A transit historian might say we’re leaving behind a design from an era when planners weren’t sure D.C. commuters would ride a subway. We’re moving to a transit space that acknowledges many, many people will cram their way aboard the trains.
I’ll tell you what I like about it, but keep in mind that I saw No. 7000 as it stood still in a quiet room with only a handful of very well-behaved people aboard.
The new car’s design addresses many of the concerns riders have been writing in about for years. The doors are more robust, and the operator up in the cab will have much more information available for monitoring their performance. And you know how Metro doors are different from elevator doors: The Metro doors don’t bounce back open when a rider tries to push them open.
I stuck my leg between the closing doors on No. 7000. The first thing I noticed was that the doors didn’t crush my foot. The second thing was that they gently bounced back — up to a point. They moved back far enough to let me extract my leg. (And in case you’re curious, you could probably pull back a briefcase or a stroller, too.) But they didn’t reopen completely. There would be no point in performing this experiment for the sake of holding the doors open for your buddies. There’s not enough room to squeeze through before the doors reseal.
Once safely aboard, you may want to rethink your sitting and standing habits. My hope is that many of you will feel less trapped at rush hours because of this new design. Window seats are nice, except when you’re approaching your station and you need the person on the aisle to get up and the crowd blocking the exit to part.
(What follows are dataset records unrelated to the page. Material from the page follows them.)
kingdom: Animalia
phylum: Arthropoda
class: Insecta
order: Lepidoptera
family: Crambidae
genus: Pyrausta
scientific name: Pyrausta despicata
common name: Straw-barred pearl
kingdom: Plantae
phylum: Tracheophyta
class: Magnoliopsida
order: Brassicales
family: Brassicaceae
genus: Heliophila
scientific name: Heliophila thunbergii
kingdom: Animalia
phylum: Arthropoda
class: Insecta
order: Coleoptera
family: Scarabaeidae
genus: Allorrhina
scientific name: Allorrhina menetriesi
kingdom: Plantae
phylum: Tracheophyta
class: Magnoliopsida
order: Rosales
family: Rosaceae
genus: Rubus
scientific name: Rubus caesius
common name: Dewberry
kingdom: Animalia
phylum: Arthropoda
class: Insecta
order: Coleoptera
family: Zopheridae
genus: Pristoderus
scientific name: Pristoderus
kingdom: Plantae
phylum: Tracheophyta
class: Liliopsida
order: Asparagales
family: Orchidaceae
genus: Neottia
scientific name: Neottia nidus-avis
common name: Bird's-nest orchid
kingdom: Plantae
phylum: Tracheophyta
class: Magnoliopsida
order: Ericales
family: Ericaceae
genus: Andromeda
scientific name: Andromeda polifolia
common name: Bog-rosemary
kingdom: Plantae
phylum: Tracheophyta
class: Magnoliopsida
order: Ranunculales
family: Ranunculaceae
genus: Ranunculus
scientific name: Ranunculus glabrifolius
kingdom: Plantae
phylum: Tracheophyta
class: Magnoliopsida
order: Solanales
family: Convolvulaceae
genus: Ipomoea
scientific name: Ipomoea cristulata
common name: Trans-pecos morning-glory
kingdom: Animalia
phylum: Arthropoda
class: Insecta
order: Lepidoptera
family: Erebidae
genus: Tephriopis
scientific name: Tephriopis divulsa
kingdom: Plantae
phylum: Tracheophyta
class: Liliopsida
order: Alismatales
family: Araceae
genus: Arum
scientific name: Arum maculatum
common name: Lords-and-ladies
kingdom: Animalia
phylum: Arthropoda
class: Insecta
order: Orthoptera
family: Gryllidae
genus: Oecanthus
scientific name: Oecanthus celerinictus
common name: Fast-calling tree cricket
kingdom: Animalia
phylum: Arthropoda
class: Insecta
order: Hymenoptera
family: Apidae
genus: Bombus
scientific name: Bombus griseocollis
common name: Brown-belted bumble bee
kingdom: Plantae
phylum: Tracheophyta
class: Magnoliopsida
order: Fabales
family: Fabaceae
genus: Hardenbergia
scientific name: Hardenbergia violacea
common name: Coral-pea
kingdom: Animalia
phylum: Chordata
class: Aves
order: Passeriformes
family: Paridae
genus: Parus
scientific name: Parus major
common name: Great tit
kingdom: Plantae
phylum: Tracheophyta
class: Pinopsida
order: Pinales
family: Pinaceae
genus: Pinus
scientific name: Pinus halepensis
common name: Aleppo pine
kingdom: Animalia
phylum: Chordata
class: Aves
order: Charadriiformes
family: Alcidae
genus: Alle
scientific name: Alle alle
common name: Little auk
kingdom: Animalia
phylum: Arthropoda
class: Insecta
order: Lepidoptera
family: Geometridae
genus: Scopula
The new cars maintain the same basic configuration — you’re seated facing forward, back or into the center of the car — but design tweaks with the seats, better placement of handholds and a bit more space in the middle will make movement somewhat easier.
When we talk about standing in a rail car, I think first of all the people who have written in with complaints about the placement of the floor to ceiling poles and the rails along top of the car. These riders either can’t reach them or find there’s nothing at all to hold onto — except maybe another passenger — as the train comes to a stop. The new design does not restore the center poles, but it does place poles and railings more logically for riders trying to maneuver their way to the doors.
The only obvious downside in the new design is this: It will be years before the new style dominates the entire rail fleet. Riders may enjoy a trip to work on one of these new train sets, then return home on a dingy, older model that looks far worse because the rider has just seen the future.